TEXTO FORNECIDO:

═══

Qual é a melhor opção para Portugal: hidrogénio verde ou azul?

Quatro especialistas, encabeçados por António Bento, professor catedrático da University of Southern California, escrevem sobre o tipo de hidrogénio que Portugal deve apostar. Leia o texto na íntegra.

Foi recentemente aprovada a resolução de conselho de ministros que consagra a Estratégia Nacional para o Hidrogénio (EN-H2). Esta estratégia promove a introdução gradual do hidrogénio que, tal como discutimos na nossa opinião publicada no jornal Expresso, é essencial para Portugal assumir o objetivo da neutralidade carbónica em 2050. Esta estratégia poderá ser alcançada quer com hidrogénio verde ou hidrogénio azul, daí ambas as opções merecem escrutínio e discussão pública.

Existem vários processos de produção de hidrogénio, entre os quais: verde, azul e cinzento. O hidrogénio verde é produzido a partir da eletrólise da água, separando-a em hidrogénio e oxigénio, através da aplicação de uma corrente elétrica. Este processo não gera emissões de carbono quando as fontes de energia elétrica utilizadas são renováveis. A produção de hidrogénio cinzento utiliza um processo denominado de “conversão por vapor” que usa gás natural como matéria-prima. Este é o processo mais utilizado hoje em dia para produzir hidrogénio devido aos seus baixos custos, mas gera emissões de carbono.

O hidrogénio azul é produzido através do mesmo processo industrial que o cinzento, no entanto utilizam-se técnicas de captura e armazenamento de carbono para reduzir as emissões.

No recente manifesto anti-hidrogénio – “Os erros da Estratégia Nacional para o Hidrogénio (EN-H2)”, bem como na opinião de Mira Amaral e na sua entrevista na SIC notícias, esse grupo recomenda adiar o investimento no hidrogénio verde, devido à sua “imaturidade tecnológica”, e apresenta como alternativa para descarbonização o uso do hidrogénio azul.

═══

INFORMAÇÃO EXTRAÍDA:
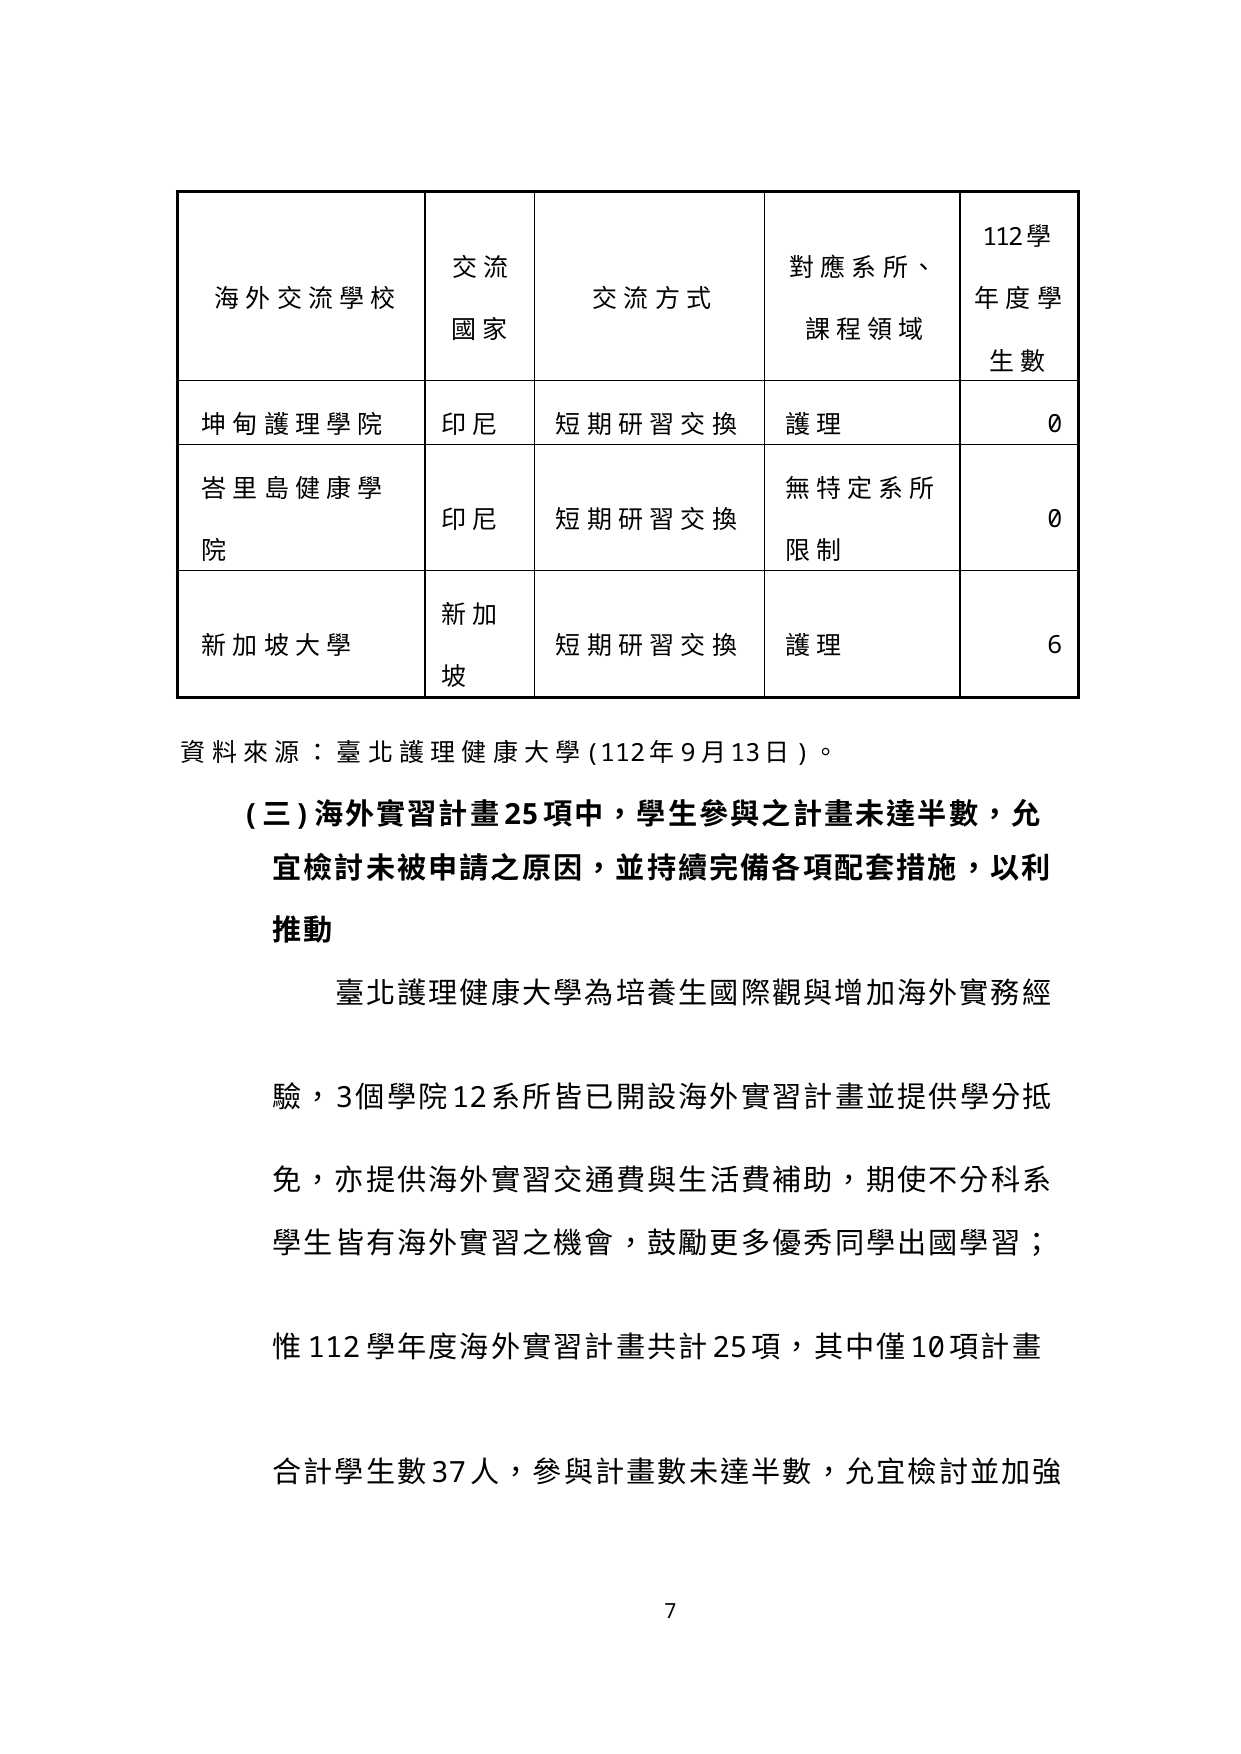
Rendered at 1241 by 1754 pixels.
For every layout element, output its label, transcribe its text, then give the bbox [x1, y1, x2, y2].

table_cell 6 [961, 571, 1077, 696]
table_cell 新加坡大學 [179, 571, 424, 696]
table_header 對應系所、 課程領域 [765, 193, 959, 380]
table_header 海外交流學校 [179, 193, 424, 380]
text (三)海外實習計畫25項中，學生參與之計畫未達半數，允宜檢討未被申請之原因，並持續完備各項配套措施，以利推動 [236, 761, 1063, 949]
table_header 交流國家 [426, 193, 534, 380]
table_cell 短期研習交換 [535, 445, 764, 570]
table_cell 0 [961, 381, 1077, 444]
table_cell 短期研習交換 [535, 381, 764, 444]
table_cell 新加坡 [426, 571, 534, 696]
table_header 112學年度學生數 [961, 193, 1077, 380]
table_cell 印尼 [426, 445, 534, 570]
table_cell 峇里島健康學院 [179, 445, 424, 570]
text 資料來源：臺北護理健康大學(112年9月13日)。 [163, 699, 1063, 761]
table_cell 0 [961, 445, 1077, 570]
table_cell 坤甸護理學院 [179, 381, 424, 444]
table_cell 護理 [765, 381, 959, 444]
table_cell 護理 [765, 571, 959, 696]
table_cell 短期研習交換 [535, 571, 764, 696]
table_cell 無特定系所限制 [765, 445, 959, 570]
text 臺北護理健康大學為培養生國際觀與增加海外實務經驗，3個學院12系所皆已開設海外實習計畫並提供學分抵免，亦提供海外實習交通費與生活費補助，期使不分科系學生皆有海外實習之機會，鼓勵更多優秀同學出國學習；惟112學年度海外實習計畫共計25項，其中僅10項計畫合計學生數37人，參與計畫數未達半數，允宜檢討並加強 [266, 949, 1063, 1511]
table_cell 印尼 [426, 381, 534, 444]
table_header 交流方式 [535, 193, 764, 380]
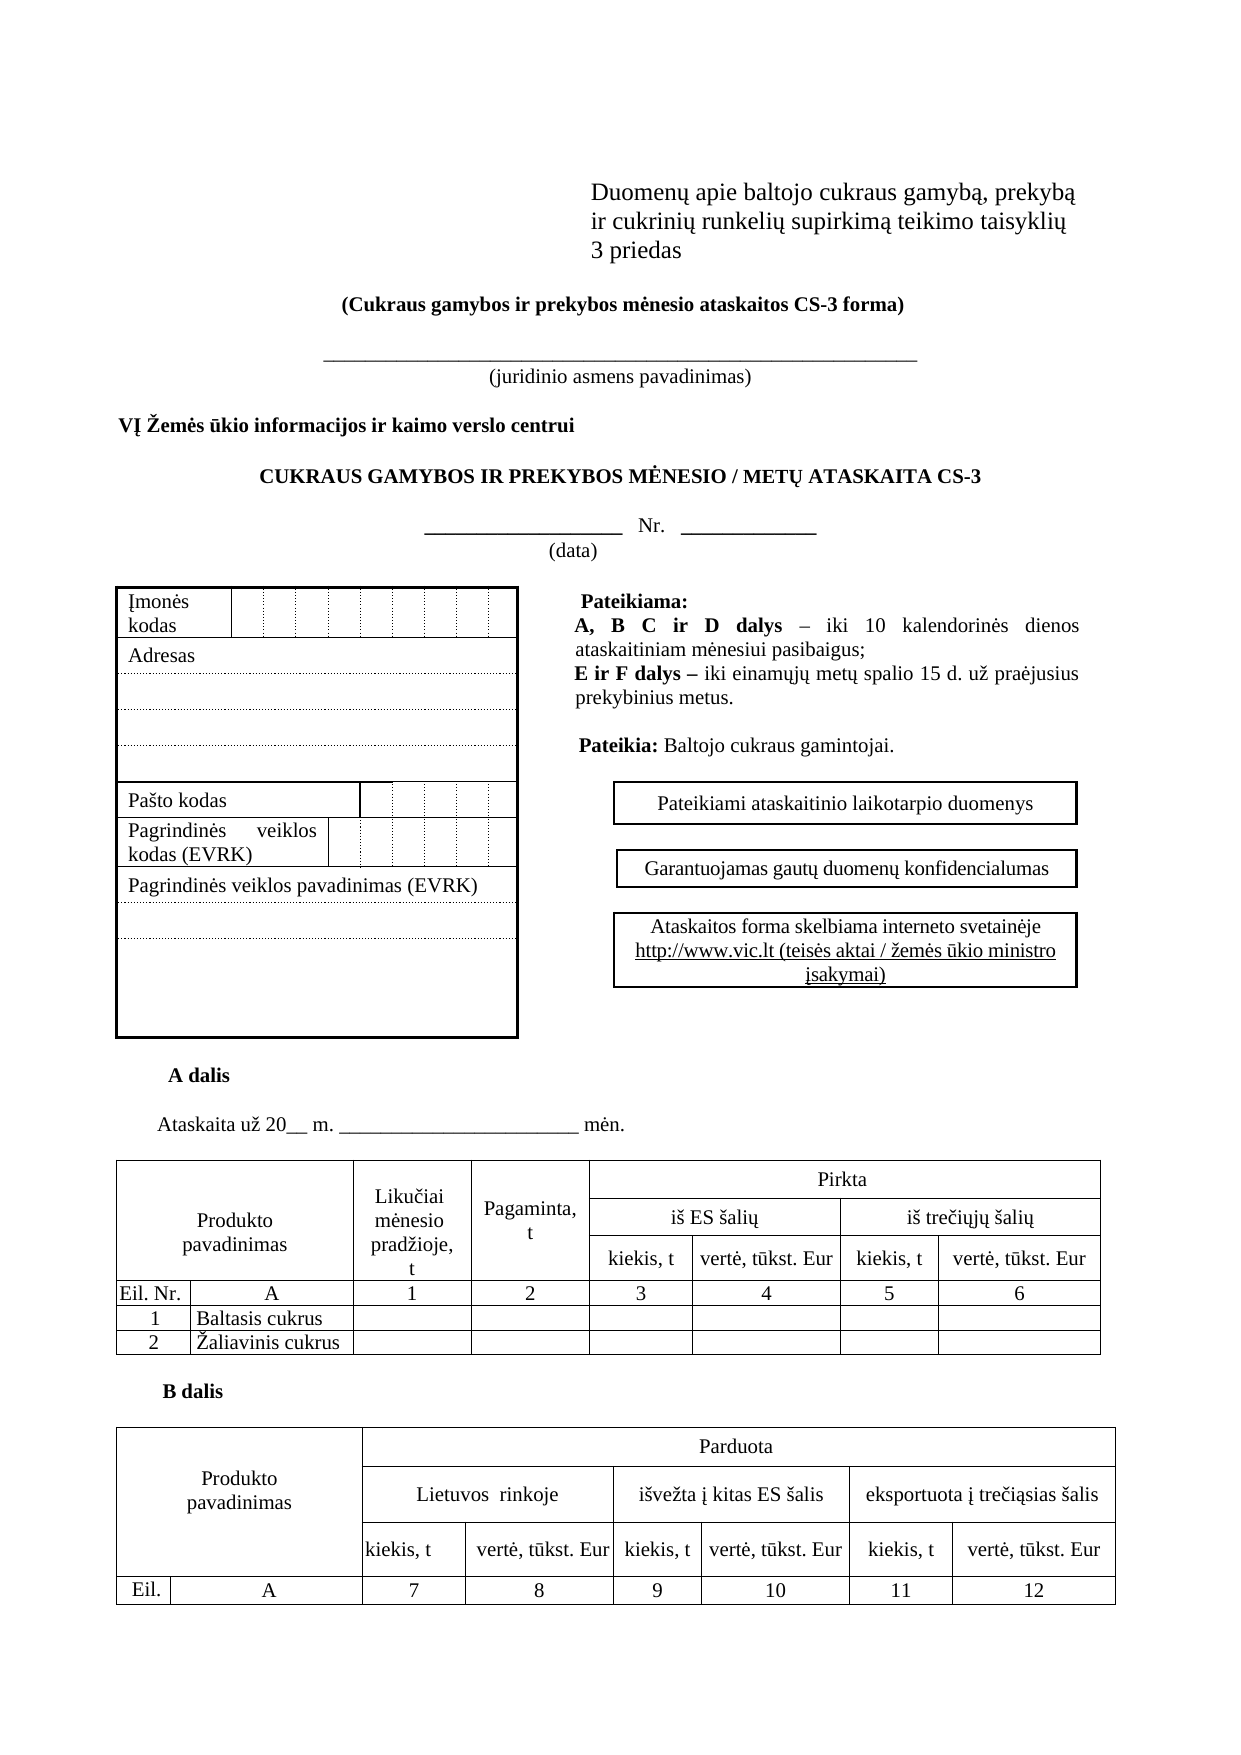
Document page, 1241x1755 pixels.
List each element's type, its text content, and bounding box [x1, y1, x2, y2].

═══

Reproduza o trecho do texto sobre o hidrogénio verde e azul, começando nas palavras "Qual é a melhor" e parando depois de "texto na íntegra.". Nesse trecho, troque "especialistas" por "peritos".

RESULTADO FINAL:
Qual é a melhor opção para Portugal: hidrogénio verde ou azul?

Quatro peritos, encabeçados por António Bento, professor catedrático da University of Southern California, escrevem sobre o tipo de hidrogénio que Portugal deve apostar. Leia o texto na íntegra.